Exercise details — Should a line below contain the word "NONE", report it.

Design files in plain text —
==*==
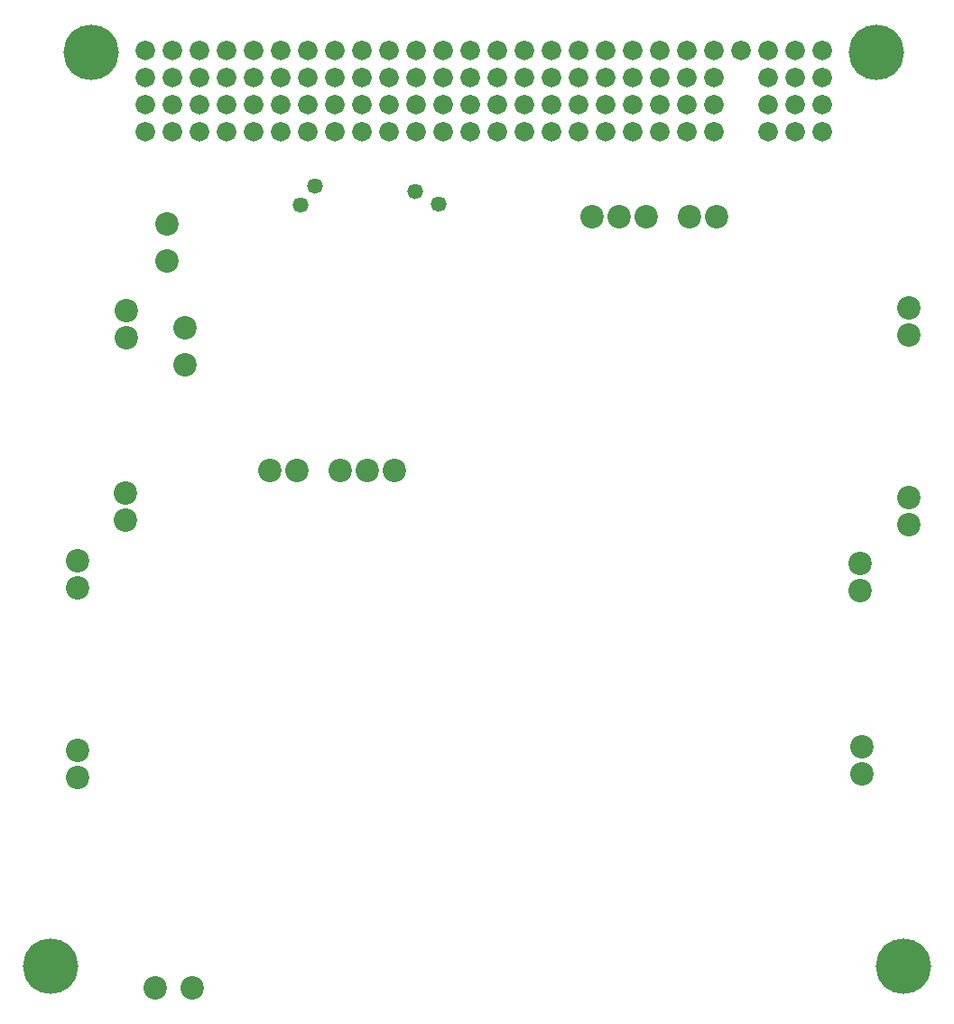
<source format=gbs>
G04 Layer_Color=16711935*
%FSLAX42Y42*%
%MOMM*%
G71*
G01*
G75*
%ADD25C,2.20*%
%ADD26C,1.83*%
%ADD27C,1.47*%
%ADD28C,5.20*%
D25*
X5436Y7572D02*
D03*
X5690D02*
D03*
X5944D02*
D03*
X6350D02*
D03*
X8407Y6721D02*
D03*
Y6467D02*
D03*
Y4943D02*
D03*
Y4689D02*
D03*
X1067Y6441D02*
D03*
X1054Y4727D02*
D03*
Y4981D02*
D03*
X1067Y6695D02*
D03*
X6604Y7572D02*
D03*
X1446Y7507D02*
D03*
Y7157D02*
D03*
X3581Y5199D02*
D03*
X3327D02*
D03*
X3073D02*
D03*
X2667D02*
D03*
X610Y4348D02*
D03*
Y4094D02*
D03*
Y2570D02*
D03*
Y2316D02*
D03*
X7950Y4069D02*
D03*
X7963Y2355D02*
D03*
Y2609D02*
D03*
X7950Y4323D02*
D03*
X2413Y5199D02*
D03*
X1615Y6537D02*
D03*
Y6187D02*
D03*
X1334Y345D02*
D03*
X1684D02*
D03*
D26*
X6830Y9136D02*
D03*
X1750Y8374D02*
D03*
Y8628D02*
D03*
Y8882D02*
D03*
Y9136D02*
D03*
X3782Y8374D02*
D03*
Y8628D02*
D03*
X7592Y8882D02*
D03*
Y9136D02*
D03*
Y8374D02*
D03*
Y8628D02*
D03*
X7338Y8882D02*
D03*
Y9136D02*
D03*
Y8374D02*
D03*
Y8628D02*
D03*
X7084Y8882D02*
D03*
Y9136D02*
D03*
Y8374D02*
D03*
Y8628D02*
D03*
X6576Y8882D02*
D03*
Y9136D02*
D03*
Y8374D02*
D03*
Y8628D02*
D03*
X6322Y8882D02*
D03*
Y9136D02*
D03*
Y8374D02*
D03*
Y8628D02*
D03*
X6068Y8882D02*
D03*
Y9136D02*
D03*
Y8374D02*
D03*
Y8628D02*
D03*
X5814Y8882D02*
D03*
Y9136D02*
D03*
Y8374D02*
D03*
Y8628D02*
D03*
X5560Y8882D02*
D03*
Y9136D02*
D03*
Y8374D02*
D03*
Y8628D02*
D03*
X5306Y8882D02*
D03*
Y9136D02*
D03*
Y8374D02*
D03*
Y8628D02*
D03*
X5052Y8882D02*
D03*
Y9136D02*
D03*
Y8374D02*
D03*
Y8628D02*
D03*
X4798Y8882D02*
D03*
Y9136D02*
D03*
Y8374D02*
D03*
Y8628D02*
D03*
X4544Y8882D02*
D03*
Y9136D02*
D03*
Y8374D02*
D03*
Y8628D02*
D03*
X4290Y8882D02*
D03*
Y9136D02*
D03*
Y8374D02*
D03*
Y8628D02*
D03*
X4036Y8882D02*
D03*
Y9136D02*
D03*
Y8374D02*
D03*
Y8628D02*
D03*
X3782Y8882D02*
D03*
Y9136D02*
D03*
X3528Y8374D02*
D03*
Y8882D02*
D03*
Y9136D02*
D03*
X3274Y8374D02*
D03*
Y8628D02*
D03*
Y8882D02*
D03*
Y9136D02*
D03*
X3020Y8374D02*
D03*
Y8628D02*
D03*
Y8882D02*
D03*
Y9136D02*
D03*
X2766Y8374D02*
D03*
Y8628D02*
D03*
Y8882D02*
D03*
Y9136D02*
D03*
X2512Y8374D02*
D03*
Y8628D02*
D03*
Y8882D02*
D03*
Y9136D02*
D03*
X2258Y8374D02*
D03*
Y8628D02*
D03*
Y8882D02*
D03*
Y9136D02*
D03*
X2004Y8374D02*
D03*
Y8628D02*
D03*
Y8882D02*
D03*
Y9136D02*
D03*
X1496Y8374D02*
D03*
Y8628D02*
D03*
Y8882D02*
D03*
Y9136D02*
D03*
X1242Y8374D02*
D03*
Y8628D02*
D03*
Y8882D02*
D03*
Y9136D02*
D03*
X3528Y8628D02*
D03*
D27*
X3993Y7694D02*
D03*
X2697Y7686D02*
D03*
X2837Y7864D02*
D03*
X3777Y7811D02*
D03*
D28*
X353Y548D02*
D03*
X8355Y550D02*
D03*
X8103Y9118D02*
D03*
X733D02*
D03*
M02*

</source>
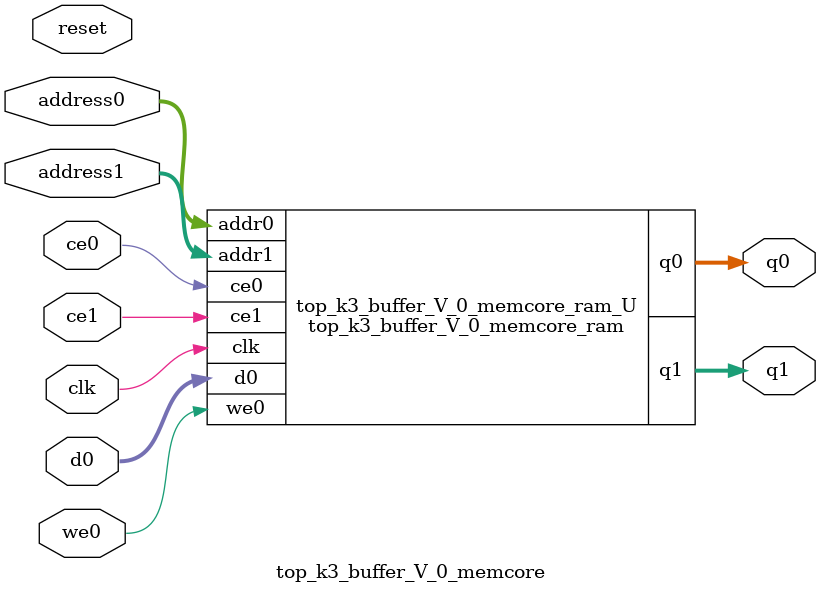
<source format=v>
`timescale 1 ns / 1 ps
module top_k3_buffer_V_0_memcore_ram (addr0, ce0, d0, we0, q0, addr1, ce1, q1,  clk);

parameter DWIDTH = 64;
parameter AWIDTH = 6;
parameter MEM_SIZE = 64;

input[AWIDTH-1:0] addr0;
input ce0;
input[DWIDTH-1:0] d0;
input we0;
output reg[DWIDTH-1:0] q0;
input[AWIDTH-1:0] addr1;
input ce1;
output reg[DWIDTH-1:0] q1;
input clk;

reg [DWIDTH-1:0] ram[0:MEM_SIZE-1];




always @(posedge clk)  
begin 
    if (ce0) begin
        if (we0) 
            ram[addr0] <= d0; 
        q0 <= ram[addr0];
    end
end


always @(posedge clk)  
begin 
    if (ce1) begin
        q1 <= ram[addr1];
    end
end


endmodule

`timescale 1 ns / 1 ps
module top_k3_buffer_V_0_memcore(
    reset,
    clk,
    address0,
    ce0,
    we0,
    d0,
    q0,
    address1,
    ce1,
    q1);

parameter DataWidth = 32'd64;
parameter AddressRange = 32'd64;
parameter AddressWidth = 32'd6;
input reset;
input clk;
input[AddressWidth - 1:0] address0;
input ce0;
input we0;
input[DataWidth - 1:0] d0;
output[DataWidth - 1:0] q0;
input[AddressWidth - 1:0] address1;
input ce1;
output[DataWidth - 1:0] q1;



top_k3_buffer_V_0_memcore_ram top_k3_buffer_V_0_memcore_ram_U(
    .clk( clk ),
    .addr0( address0 ),
    .ce0( ce0 ),
    .we0( we0 ),
    .d0( d0 ),
    .q0( q0 ),
    .addr1( address1 ),
    .ce1( ce1 ),
    .q1( q1 ));

endmodule


</source>
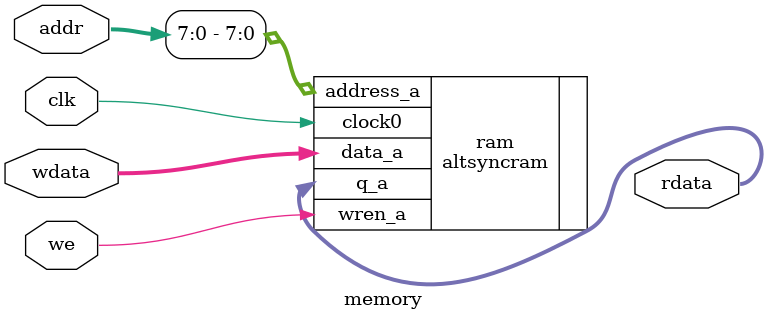
<source format=sv>
module memory (
  input logic clk,
  input logic we,
  input logic [31:0] addr,
  input logic [31:0] wdata,
  output logic [31:0] rdata
);

altsyncram #(
  .operation_mode("SINGLE_PORT"),
  .width_a(32),
  .widthad_a(8),
  .numwords_a(256),
  .lpm_type("altsyncram"),
  .outdata_reg_a("UNREGISTERED"),
  .address_aclr_a("NONE"),
  .outdata_aclr_a("NONE"),
  .indata_aclr_a("NONE"),
  .wrcontrol_aclr_a("NONE"),
  .byte_size(8),
  .read_during_write_mode_mixed_ports("DONT_CARE"),
  .init_file("memory.mif")
) ram (
  .clock0(clk),
  .wren_a(we),
  .address_a(addr[7:0]),
  .data_a(wdata),
  .q_a(rdata)
);

endmodule

</source>
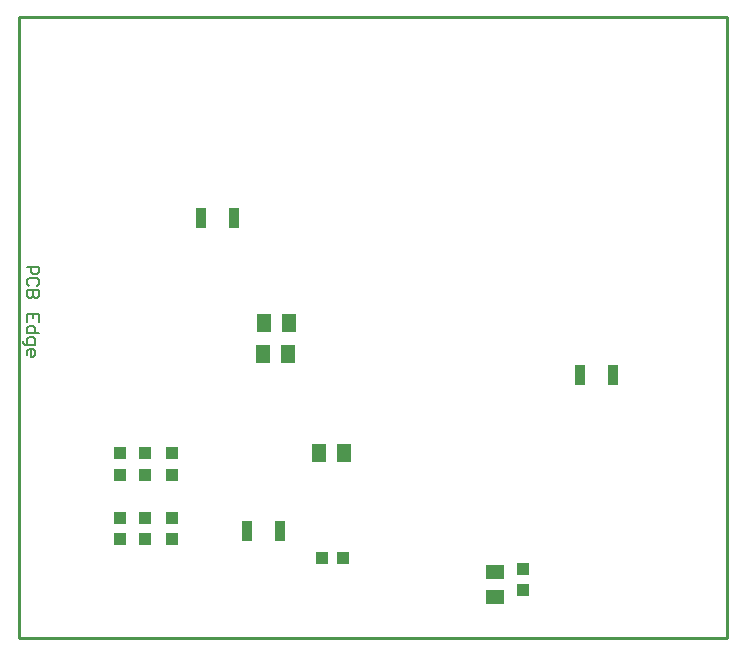
<source format=gbp>
G04*
G04 #@! TF.GenerationSoftware,Altium Limited,Altium Designer,19.0.14 (431)*
G04*
G04 Layer_Color=128*
%FSLAX43Y43*%
%MOMM*%
G71*
G01*
G75*
%ADD11C,0.100*%
%ADD13C,0.200*%
%ADD16C,0.254*%
%ADD26R,1.100X1.100*%
%ADD27R,1.100X1.100*%
%ADD39R,0.950X1.700*%
%ADD83R,1.250X1.500*%
%ADD84R,1.500X1.250*%
D11*
X-53Y12229D02*
Y24229D01*
D13*
X635Y31437D02*
X1635D01*
Y30937D01*
X1468Y30771D01*
X1135D01*
X968Y30937D01*
Y31437D01*
X1468Y29771D02*
X1635Y29938D01*
Y30271D01*
X1468Y30437D01*
X802D01*
X635Y30271D01*
Y29938D01*
X802Y29771D01*
X1635Y29438D02*
X635D01*
Y28938D01*
X802Y28771D01*
X968D01*
X1135Y28938D01*
Y29438D01*
Y28938D01*
X1301Y28771D01*
X1468D01*
X1635Y28938D01*
Y29438D01*
Y26772D02*
Y27438D01*
X635D01*
Y26772D01*
X1135Y27438D02*
Y27105D01*
X1635Y25772D02*
X635D01*
Y26272D01*
X802Y26439D01*
X1135D01*
X1301Y26272D01*
Y25772D01*
X302Y25106D02*
Y24939D01*
X468Y24773D01*
X1301D01*
Y25272D01*
X1135Y25439D01*
X802D01*
X635Y25272D01*
Y24773D01*
Y23940D02*
Y24273D01*
X802Y24439D01*
X1135D01*
X1301Y24273D01*
Y23940D01*
X1135Y23773D01*
X968D01*
Y24439D01*
D16*
X0Y0D02*
Y52578D01*
Y0D02*
X59944D01*
Y52578D01*
X0D02*
X59944D01*
D26*
X27398Y6731D02*
D03*
X25598D02*
D03*
D27*
X42672Y5853D02*
D03*
Y4053D02*
D03*
X12954Y10149D02*
D03*
Y8349D02*
D03*
X8509Y8360D02*
D03*
Y10160D02*
D03*
X10668Y10149D02*
D03*
Y8349D02*
D03*
X8509Y15632D02*
D03*
Y13832D02*
D03*
X10668Y15632D02*
D03*
Y13832D02*
D03*
X12954D02*
D03*
Y15632D02*
D03*
D39*
X47495Y22225D02*
D03*
X50295D02*
D03*
X22101Y9017D02*
D03*
X19301D02*
D03*
X18164Y35560D02*
D03*
X15364D02*
D03*
D83*
X20701Y26670D02*
D03*
X22801D02*
D03*
X20667Y24003D02*
D03*
X22767D02*
D03*
X27466Y15621D02*
D03*
X25366D02*
D03*
D84*
X40259Y3488D02*
D03*
Y5588D02*
D03*
M02*

</source>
==*==
Output of the task —
  .address_aclr_a("NONE"),
  .outdata_aclr_a("NONE"),
  .indata_aclr_a("NONE"),
  .wrcontrol_aclr_a("NONE"),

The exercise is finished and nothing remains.